What you want to use is bit-masks. Something like this should work:
for (int i = 0; i < 32; i++) {
unsigned int mask = 1 << i;
bool bit_is_one = static_cast<unsigned int>(ptr) & mask;
Your machine almost certainly can't address individual bits of memory, so the layout of bits inside a byte is meaningless. Endianness refers only to the ordering of bytes inside multibyte objects.
To make your second program make sense (though there isn't really any reason to, since it won't give you any meaningful results) you need to learn about the bitwise operators - particularly & for this application.
Byte Endianness
On different machines this code may give different results:
union endian_example {
unsigned long u;
unsigned char a[sizeof(unsigned long)];
} x;
x.u = 0x0a0b0c0d;
int i;
for (i = 0; i< sizeof(unsigned long); i++) {
printf("%u\n", (unsigned)x.a[i]);
This is because different machines are free to store values in any byte order they wish. This is fairly arbitrary. There is no backwards or forwards in the grand scheme of things.
Bit Endianness
Usually you don't have to ever worry about bit endianness. The most common way to access individual bits is with shifts ( >>, << ) but those are really tied to values, not bytes or bits. They preform an arithmatic operation on a value. That value is stored in bits (which are in bytes).

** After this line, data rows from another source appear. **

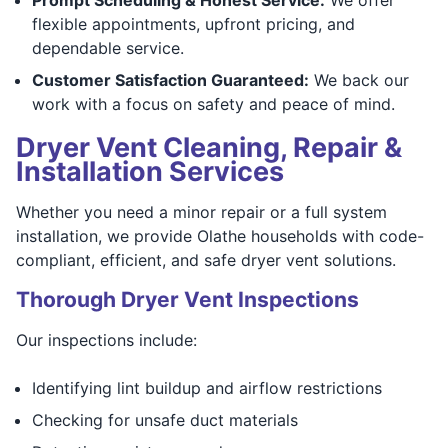
flexible appointments, upfront pricing, and
dependable service.
Customer Satisfaction Guaranteed:
We back our
work with a focus on safety and peace of mind.
Dryer Vent Cleaning, Repair &
Installation Services
Whether you need a minor repair or a full system
installation, we provide Olathe households with code-
compliant, efficient, and safe dryer vent solutions.
Thorough Dryer Vent Inspections
Our inspections include:
Identifying lint buildup and airflow restrictions
Checking for unsafe duct materials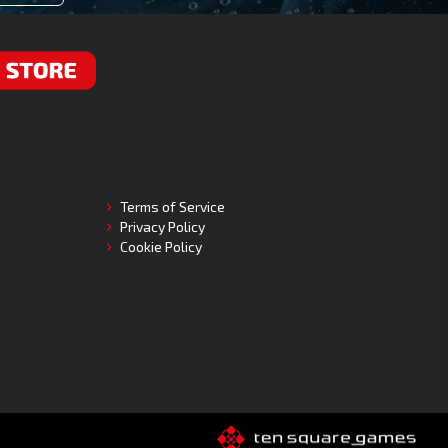
RE
Terms of Service
Privacy Policy
Cookie Policy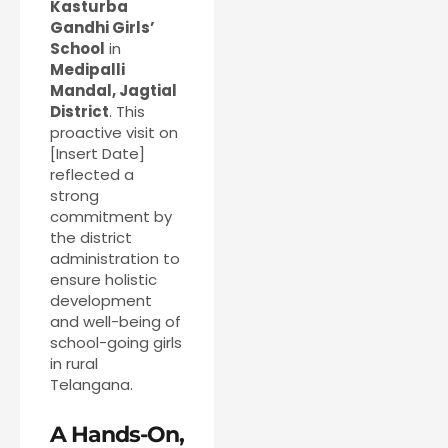
Kasturba
Gandhi Girls’
School
in
Medipalli
Mandal, Jagtial
District
. This
proactive visit on
[Insert Date]
reflected a
strong
commitment by
the district
administration to
ensure holistic
development
and well-being of
school-going girls
in rural
Telangana.
A Hands-On,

Where you may run into a problem in C with bit endianness is if you ever use a bit field. This is a rarely used (for this reason and a few others) "feature" of C that allows you to tell the compiler how many bits a member of a struct will use.
struct thing {
unsigned y:1; // y will be one bit and can have the values 0 and 1
signed z:1; // z can only have the values 0 and -1
unsigned a:2; // a can be 0, 1, 2, or 3
unsigned b:4; // b is just here to take up the rest of the a byte
In this the bit endianness is compiler dependant. Should y be the most or least significant bit in a thing? Who knows? If you care about the bit ordering (describing things like the layout of a IPv4 packet header, control registers of device, or just a storage formate in a file) then you probably don't want to worry about some different compiler doing this the wrong way. Also, compilers aren't always as smart about how they work with bit fields as one would hope.
This line here:
temp = *( (bool*)ptr + i );
... when you do pointer arithmetic like this, the compiler moves the pointer on by the number you added times the sizeof the thing you are pointing to. Because you are casting your void* to a bool*, the compiler will be moving the pointer along by the size of one "bool", which is probably just an int under the covers, so you'll be printing out memory from further along than you thought.
You can't address the individual bits in a byte, so it's almost meaningless to ask which way round they are stored. (Your machine can store them whichever way it wants and you won't be able to tell). The only time you might care about it is when you come to actually spit bits out over a physical interface like I2C or RS232 or similar, where you have to actually spit the bits out one-by-one. Even then, though, the protocol would define which order to spit the bits out in, and the device driver code would have to translate between "an int with value 0xAABBCCDD" and "a bit sequence 11100011... [whatever] in protocol order".